Previously on Midlife Crisis Crossover:
Twice per year my wife and I escort her grandmother to one of two special events at the Indiana State Fairgrounds. Each November we visit the Indiana Christmas Gift and Hobby Show. Each March the highlight of her month is the Indiana Flower & Patio Show, which features numerous displays of colorful flora, booths where gardeners and homeowners can peruse and pick out their new seeds, plants, implements, and accoutrements for tending and cultivating their yards in the forthcoming spring and summer. Assorted horticulturists and lawn care companies show off bouquets, sample gardens, and ostentatious flowers you’ll wish you owned.
It’s that time of year again! Today we three traipsed around the fairgrounds and gazed upon tiny, fragile parts of God’s creation, manifest through the works of people with much greener thumbs than ours.
One year later, my wife and I have yet to acquire this skill set. In fact, thanks to a particularly harsh and early winter, I still have raking to finish once the last remnants of Old Man Winter’s onslaught have thawed, and when time permits.
Theoretically, if I cared deeply enough to learn the fine art of growing non-weed lifeforms in enriched soil, I’d make the time to do so by taking away time from other activities that mean less to me. I could work less overtime, write less, sleep even less than I do now, skip family functions, have our electricity shut off so none of our entertainment devices work, and so on. Any of those options would inconvenience me somehow in a way that would make me whine.
Instead, for one day out of the year, we live vicariously through the vendors at the Flower and Patio Show. Good people with great displays of gorgeous flowers. As far as I can tell.
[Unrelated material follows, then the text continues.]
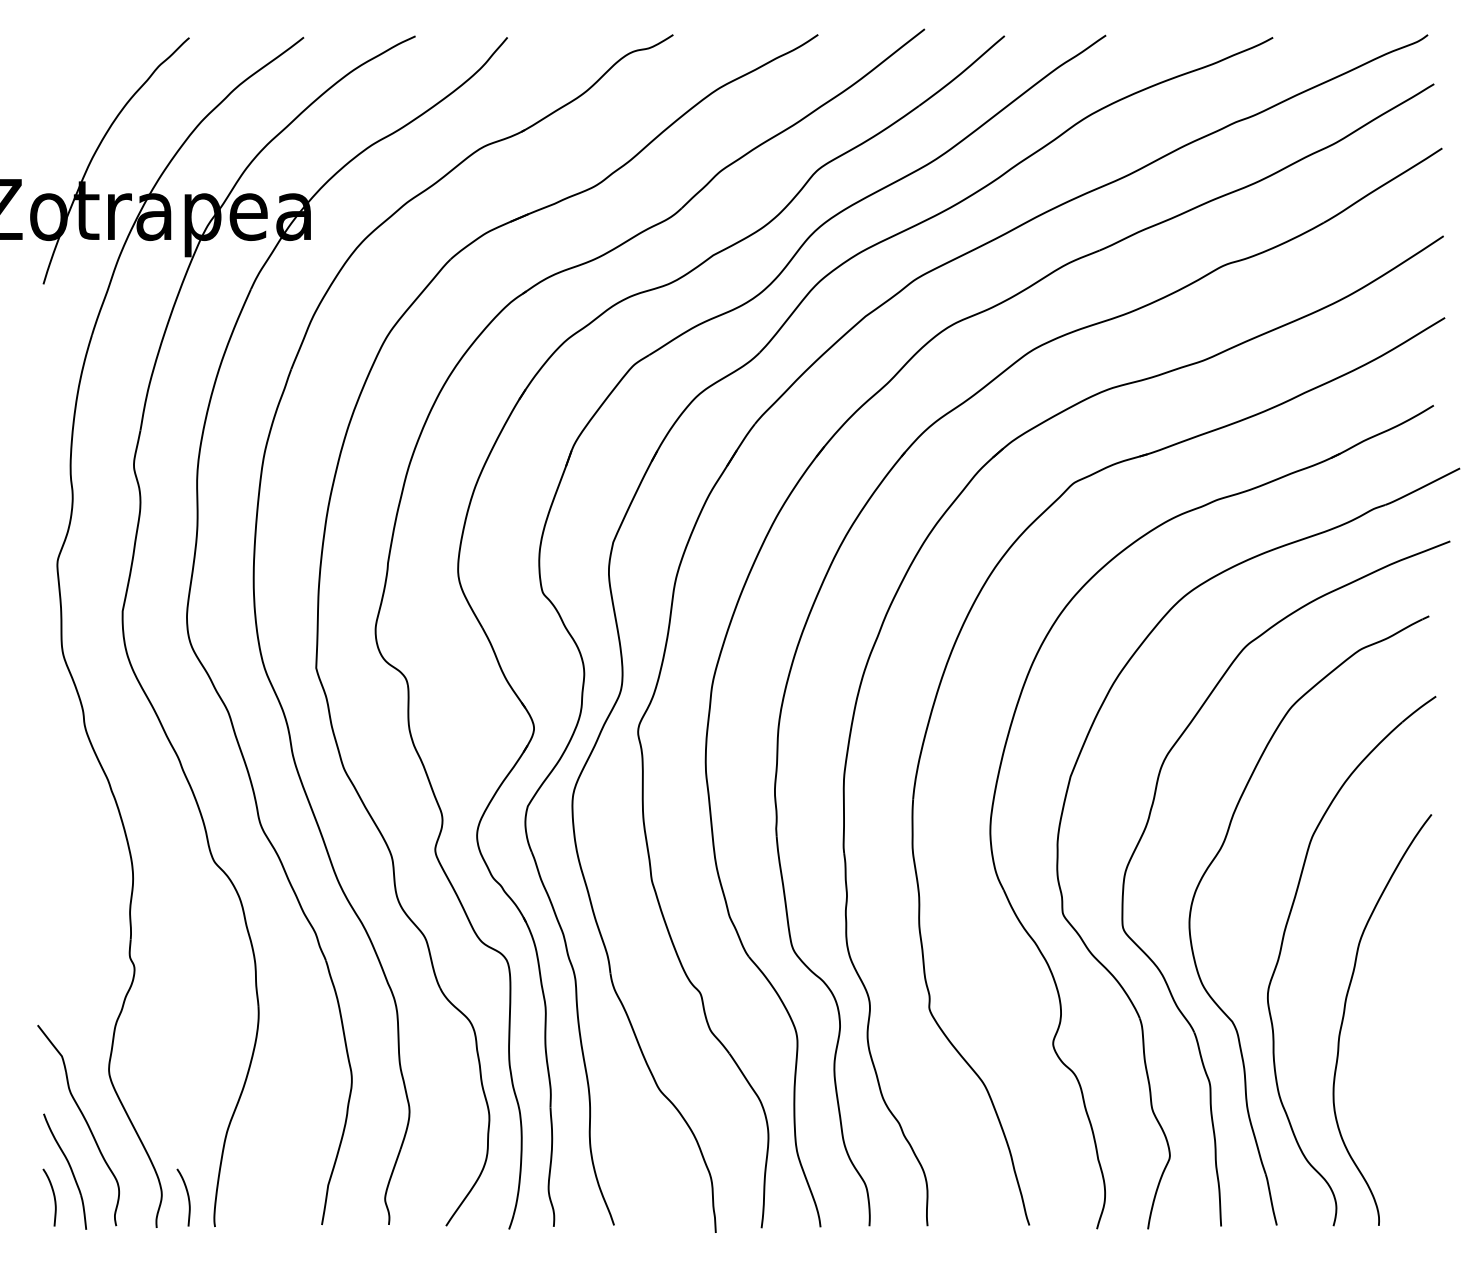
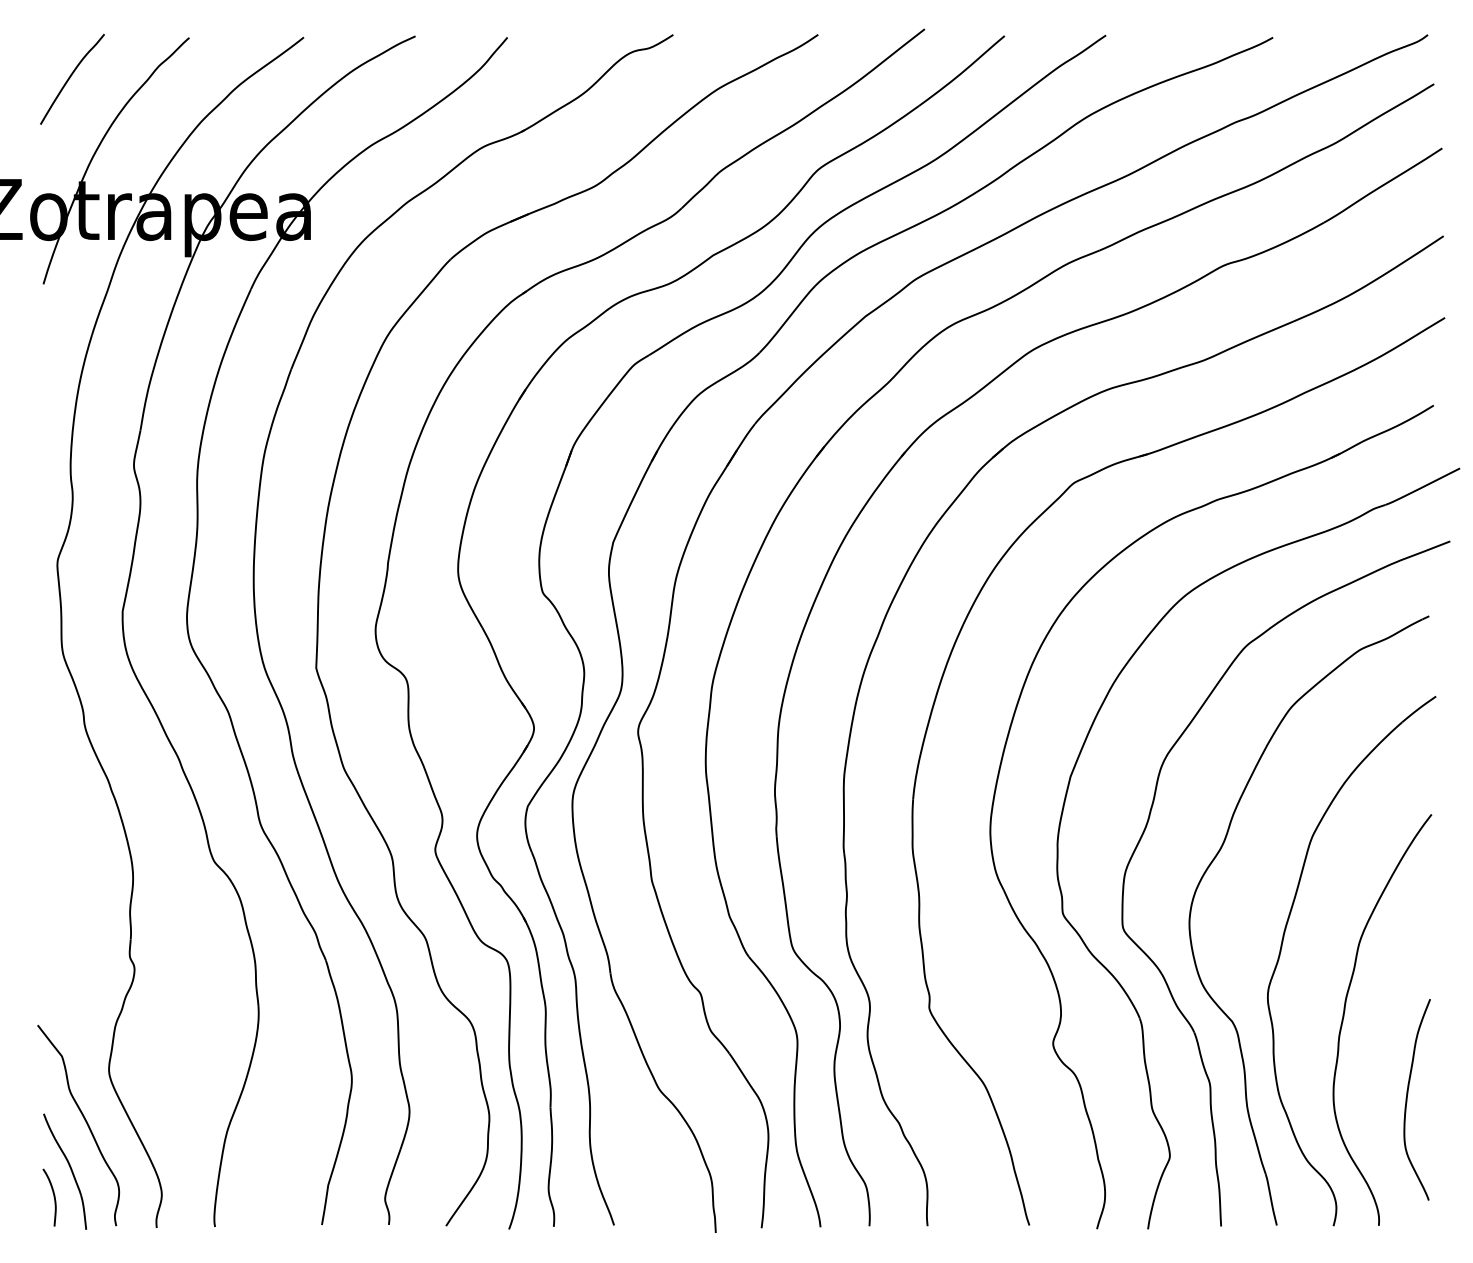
curve at (70, 78): none -> present
curve at (1407, 1099): none -> present
curve at (187, 1197): present -> none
For variation we tried a few closeups that we hoped might inspire a deeper appreciation for the finer details that evade our everyday passing glances. Unfortunately I forgot to write down any of their names. I’m sure some of you know them. High-five to you folks!
These trained professionals are so adept, this year one company among them created color-coordinated displays, just to prove they can grow every color of the rainbow in a variety of formats. Show-offs.
JUST LOOK AT THIS. Yellow yellow yellow yellow yellow. They’re so smart and organized. It’s unfair and positively lawn-shaming.
We take heart in one certainty: the very existence of these flowers assure us that Jack Frost’s defeat is imminent. Sooner or later, hopefully within the next six months, spring will arrive and our memories of the first quarter of 2014 will feel a little less bitter. It’s sentries such as these that will be on the front lines of the War on Winter.
Also a telling sign that spring is coming: Daylight Savings begins tonight, that non-magical day when conformist America turns its clocks forward one hour because The MAN says so. Please accept this pretty flower as a token of our sympathy for the loss of that one hour of your life.